CEO Dr. Jonathan Javitt thanked Anson Funds for their support during tough biotech market conditions and stated that this clean balance sheet positions the company for accelerated growth in 2026, including potential drug approvals (e.g., for NRX-100 preservative-free IV ketamine and NRX-101) and expansions of its HOPE Therapeutics clinic network.
This milestone strengthens NRx’s financial position amid ongoing development of its NMDA-platform therapeutics.
Overview of NRX-101
NRX-101 is an investigational oral fixed-dose combination of D-cycloserine (an NMDA receptor modulator) and lurasidone (a 5-HT2A antagonist, already approved for bipolar depression). It is being developed by NRx Pharmaceuticals primarily for suicidal treatment-resistant bipolar depression, with potential extensions to chronic pain, PTSD, and complicated urinary tract infections.
It targets patients with severe bipolar depression and acute or subacute suicidal ideation/behavior (ASIB/SSIB), a condition with no approved pharmacologic treatments (only electroconvulsive therapy is FDA-approved).
FDA Regulatory Designations
- Breakthrough Therapy Designation (BTD): Granted in 2018 based on Phase 2 data showing superior reduction in depression and suicidality compared to standard care.
- Fast Track Designation: Supports expedited development.
- Special Protocol Agreement (SPA): FDA agreement on pivotal trial design (remains in effect as of recent updates).
- These designations enable rolling NDA review, more frequent FDA interactions, and potential priority review.
Clinical Trial Basis
- Phase 2 STABIL-B Trial: Demonstrated statistically significant reductions in depression and suicidality vs. lurasidone alone after initial ketamine stabilization.
- Phase 2b/3 Trial: Showed comparable antidepressant efficacy to lurasidone but superior safety (significantly reduced akathisia, a side effect linked to suicide risk). Akathisia occurred in ~2% of NRX-101 patients vs. ~11% on lurasidone.
- Additional real-world data supports augmentation of transcranial magnetic stimulation (TMS) for depression.
Approval Pathway: Accelerated Approval
NRx is pursuing Accelerated Approval under FDA’s expedited program for serious conditions with unmet need. This allows approval based on surrogate endpoints (e.g., reduction in akathisia and suicidality scores) likely to predict clinical benefit, rather than requiring full confirmatory Phase 3 outcomes upfront.
- Indication Focus: Bipolar depression with akathisia or active suicidality despite standard treatment.

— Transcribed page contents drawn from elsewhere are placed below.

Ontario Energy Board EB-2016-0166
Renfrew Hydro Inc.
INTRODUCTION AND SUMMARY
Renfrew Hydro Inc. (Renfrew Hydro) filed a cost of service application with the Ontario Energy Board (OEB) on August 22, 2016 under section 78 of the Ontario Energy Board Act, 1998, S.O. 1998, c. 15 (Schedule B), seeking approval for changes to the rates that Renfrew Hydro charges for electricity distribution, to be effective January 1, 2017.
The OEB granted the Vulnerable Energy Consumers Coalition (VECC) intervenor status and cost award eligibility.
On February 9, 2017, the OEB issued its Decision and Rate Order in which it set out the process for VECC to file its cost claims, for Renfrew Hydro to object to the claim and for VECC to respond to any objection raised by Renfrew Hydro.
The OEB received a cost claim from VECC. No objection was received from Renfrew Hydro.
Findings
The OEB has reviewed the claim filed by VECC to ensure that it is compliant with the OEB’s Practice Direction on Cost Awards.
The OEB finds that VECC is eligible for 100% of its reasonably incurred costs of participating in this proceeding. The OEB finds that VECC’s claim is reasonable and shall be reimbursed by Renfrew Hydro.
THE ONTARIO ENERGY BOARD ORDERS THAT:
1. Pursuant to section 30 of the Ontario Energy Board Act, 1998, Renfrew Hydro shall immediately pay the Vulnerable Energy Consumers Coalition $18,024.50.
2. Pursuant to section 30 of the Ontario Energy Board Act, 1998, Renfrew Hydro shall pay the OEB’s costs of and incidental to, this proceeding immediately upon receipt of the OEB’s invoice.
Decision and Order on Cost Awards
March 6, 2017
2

- Post-Approval Requirement: Confirmatory trials to verify clinical benefit (e.g., larger Phase 3 studies).
- Contingent on manufacturing stability data (e.g., 12-month data) and full clinical package.
Current Status (as of December 30, 2025)
- NDA filing initiated in 2025 (e.g., Module 3 manufacturing submitted; over 80,000 pages of data transmitted).
- Rolling review requested due to BTD.
- Company anticipates potential PDUFA decision in 2026 (earlier guidance suggested mid-2025, but updates indicate ongoing submission).
- Recent expansions: IND amended for use with TMS; expanded access policy for severe cases.
NRX-101 is not yet approved; the process is ongoing, with Accelerated Approval as the targeted pathway to potentially bring it to market faster for this high-unmet-need population.